Page-level text extractions:
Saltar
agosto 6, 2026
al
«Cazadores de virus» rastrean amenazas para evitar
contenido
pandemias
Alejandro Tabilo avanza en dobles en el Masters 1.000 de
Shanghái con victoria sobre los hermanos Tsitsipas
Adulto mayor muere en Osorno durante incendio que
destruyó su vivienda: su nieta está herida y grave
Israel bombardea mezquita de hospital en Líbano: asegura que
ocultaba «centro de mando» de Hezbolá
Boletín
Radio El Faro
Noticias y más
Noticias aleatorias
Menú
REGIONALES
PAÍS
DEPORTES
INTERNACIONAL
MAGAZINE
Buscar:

Your assignment:
Give the data again in full, exactly.

Solution to the problem:
Saltar
agosto 6, 2026
al
«Cazadores de virus» rastrean amenazas para evitar
contenido
pandemias
Alejandro Tabilo avanza en dobles en el Masters 1.000 de
Shanghái con victoria sobre los hermanos Tsitsipas
Adulto mayor muere en Osorno durante incendio que
destruyó su vivienda: su nieta está herida y grave
Israel bombardea mezquita de hospital en Líbano: asegura que
ocultaba «centro de mando» de Hezbolá
Boletín
Radio El Faro
Noticias y más
Noticias aleatorias
Menú
REGIONALES
PAÍS
DEPORTES
INTERNACIONAL
MAGAZINE
Buscar:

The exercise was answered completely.